-- Problem --
Set down the data below in full, exactly as it reads, but without the pictures.

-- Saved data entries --

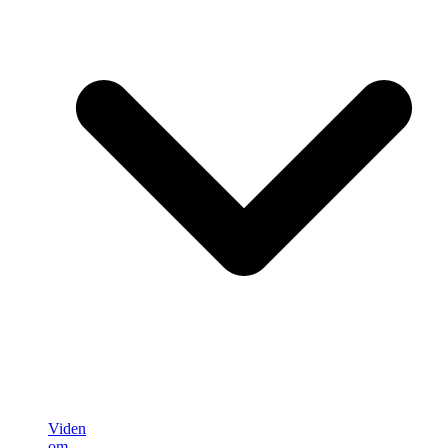
Viden
om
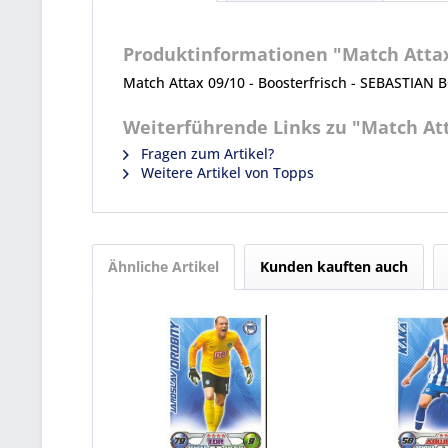
Produktinformationen "Match Attax
Match Attax 09/10 - Boosterfrisch - SEBASTIAN
Weiterführende Links zu "Match Att
Fragen zum Artikel?
Weitere Artikel von Topps
Ähnliche Artikel
Kunden kauften auch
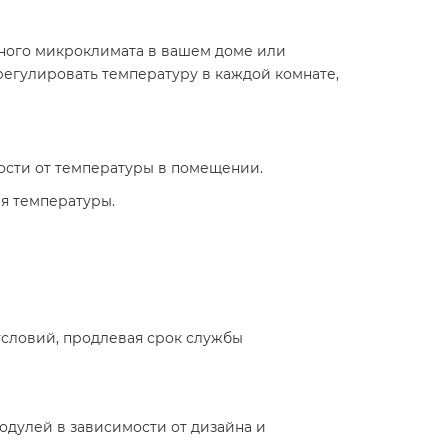
тного микроклимата в вашем доме или
егулировать температуру в каждой комнате,
ости от температуры в помещении.
ия температуры.
условий, продлевая срок службы
модулей в зависимости от дизайна и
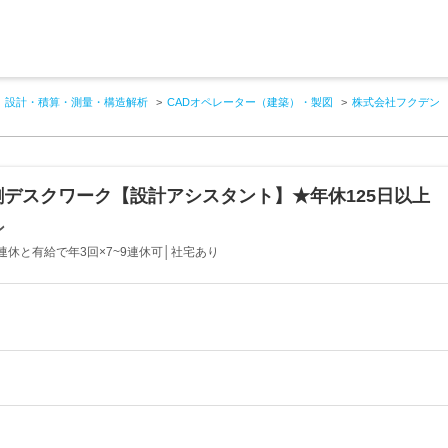
設計・積算・測量・構造解析
CADオペレーター（建築）・製図
株式会社フクデン
割デスクワーク【設計アシスタント】★年休125日以上
ン
│連休と有給で年3回×7~9連休可│社宅あり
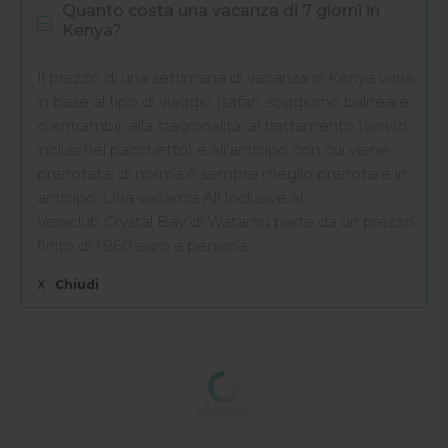
Quanto costa una vacanza di 7 giorni in
Kenya?
Il prezzo di una settimana di vacanza in Kenya varia
in base al tipo di viaggio (safari, soggiorno balneare
o entrambi), alla stagionalità, al trattamento (servizi
inclusi nel pacchetto) e all'anticipo con cui viene
prenotata, di norma è sempre meglio prenotare in
anticipo. Una vacanza All Inclusive al
Veraclub Crystal Bay di Watamu parte da un prezzo
finito di 1.960 euro a persona.
X
Chiudi
LOADING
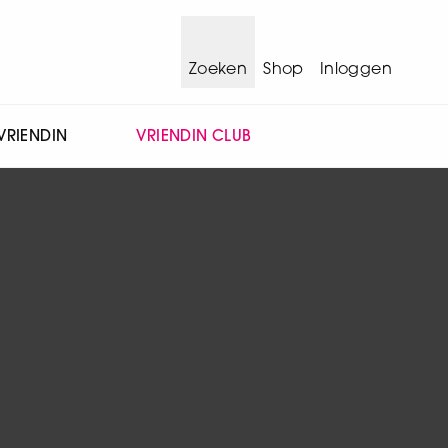
Zoeken
Shop
Inloggen
VRIENDIN
VRIENDIN CLUB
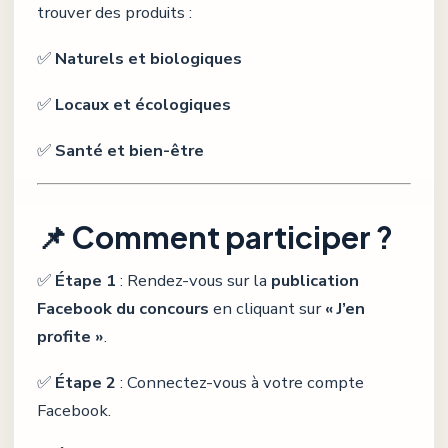
trouver des produits :
✅
Naturels et biologiques
✅
Locaux et écologiques
✅
Santé et bien-être
📌 Comment participer ?
✅
Étape 1
: Rendez-vous sur la
publication
Facebook du concours
en cliquant sur
« J’en
profite »
.
✅
Étape 2
: Connectez-vous à votre compte
Facebook.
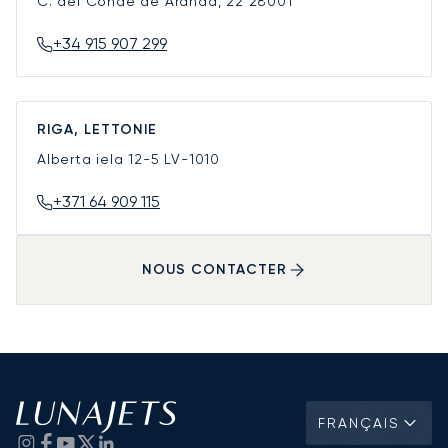
C. del Conde de Aranda, 22
28001
+34 915 907 299
RIGA, LETTONIE
Alberta iela 12-5
LV-1010
+371 64 909 115
NOUS CONTACTER
FRANÇAIS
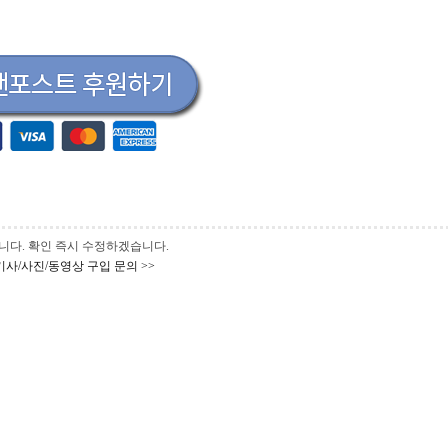
 바랍니다. 확인 즉시 수정하겠습니다.
기사/사진/동영상 구입 문의 >>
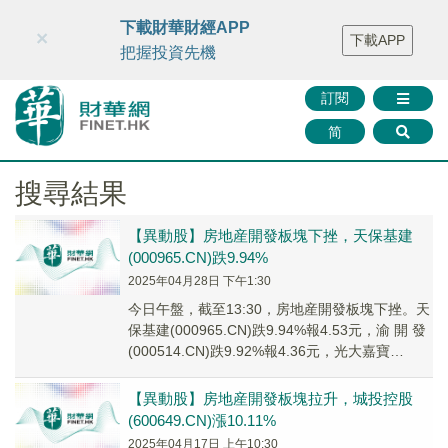
財華智庫網
FINTV
FINMETA
財華證券
媒體矩陣
下載財華財經APP
×
下載APP
智庫沙龍
聯絡我們
把握投資先機
訂閱
简
搜尋結果
【異動股】房地産開發板塊下挫，天保基建
(000965.CN)跌9.94%
2025年04月28日 下午1:30
今日午盤，截至13:30，房地産開發板塊下挫。天
保基建(000965.CN)跌9.94%報4.53元，渝 開 發
(000514.CN)跌9.92%報4.36元，光大嘉寶
(6006...
【異動股】房地産開發板塊拉升，城投控股
(600649.CN)漲10.11%
2025年04月17日 上午10:30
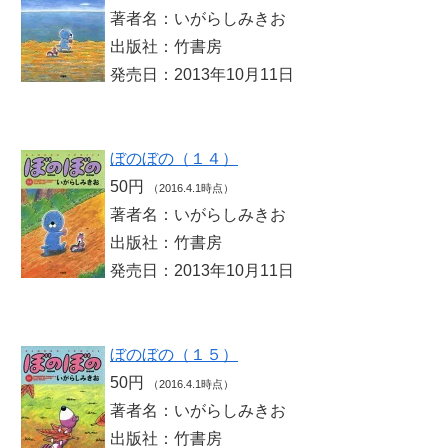
著者名：いがらしみきお
出版社：竹書房
発売日：2013年10月11日
ぼのぼの（１４）
50円
（2016.4.1時点）
著者名：いがらしみきお
出版社：竹書房
発売日：2013年10月11日
ぼのぼの（１５）
50円
（2016.4.1時点）
著者名：いがらしみきお
出版社：竹書房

-- Solution to the exercise --
Viden
om
Produktinformationen "Match Attax
Match Attax 09/10 - Boosterfrisch - SEBASTIAN
Weiterführende Links zu "Match Att
Fragen zum Artikel?
Weitere Artikel von Topps
Ähnliche Artikel
Kunden kauften auch
тного микроклимата в вашем доме или
егулировать температуру в каждой комнате,
ости от температуры в помещении.
ия температуры.
условий, продлевая срок службы
модулей в зависимости от дизайна и
設計・積算・測量・構造解析
CADオペレーター（建築）・製図
株式会社フクデン
割デスクワーク【設計アシスタント】★年休125日以上
ン
│連休と有給で年3回×7~9連休可│社宅あり
Quanto costa una vacanza di 7 giorni in
Kenya?
Il prezzo di una settimana di vacanza in Kenya varia
in base al tipo di viaggio (safari, soggiorno balneare
o entrambi), alla stagionalità, al trattamento (servizi
inclusi nel pacchetto) e all'anticipo con cui viene
prenotata, di norma è sempre meglio prenotare in
anticipo. Una vacanza All Inclusive al
Veraclub Crystal Bay di Watamu parte da un prezzo
finito di 1.960 euro a persona.
X
Chiudi
LOADING
Zoeken
Shop
Inloggen
VRIENDIN
VRIENDIN CLUB
trouver des produits :
✅
Naturels et biologiques
✅
Locaux et écologiques
✅
Santé et bien-être
📌 Comment participer ?
✅
Étape 1
: Rendez-vous sur la
publication
Facebook du concours
en cliquant sur
« J’en
profite »
.
✅
Étape 2
: Connectez-vous à votre compte
Facebook.
C. del Conde de Aranda, 22
28001
+34 915 907 299
RIGA, LETTONIE
Alberta iela 12-5
LV-1010
+371 64 909 115
NOUS CONTACTER
FRANÇAIS
 바랍니다. 확인 즉시 수정하겠습니다.
기사/사진/동영상 구입 문의 >>
財華智庫網
FINTV
FINMETA
財華證券
媒體矩陣
下載財華財經APP
×
下載APP
智庫沙龍
聯絡我們
把握投資先機
訂閱
简
搜尋結果
【異動股】房地産開發板塊下挫，天保基建
(000965.CN)跌9.94%
2025年04月28日 下午1:30
今日午盤，截至13:30，房地産開發板塊下挫。天
保基建(000965.CN)跌9.94%報4.53元，渝 開 發
(000514.CN)跌9.92%報4.36元，光大嘉寶
(6006...
【異動股】房地産開發板塊拉升，城投控股
(600649.CN)漲10.11%
2025年04月17日 上午10:30
著者名：いがらしみきお
出版社：竹書房
発売日：2013年10月11日
ぼのぼの（１４）
50円
（2016.4.1時点）
著者名：いがらしみきお
出版社：竹書房
発売日：2013年10月11日
ぼのぼの（１５）
50円
（2016.4.1時点）
著者名：いがらしみきお
出版社：竹書房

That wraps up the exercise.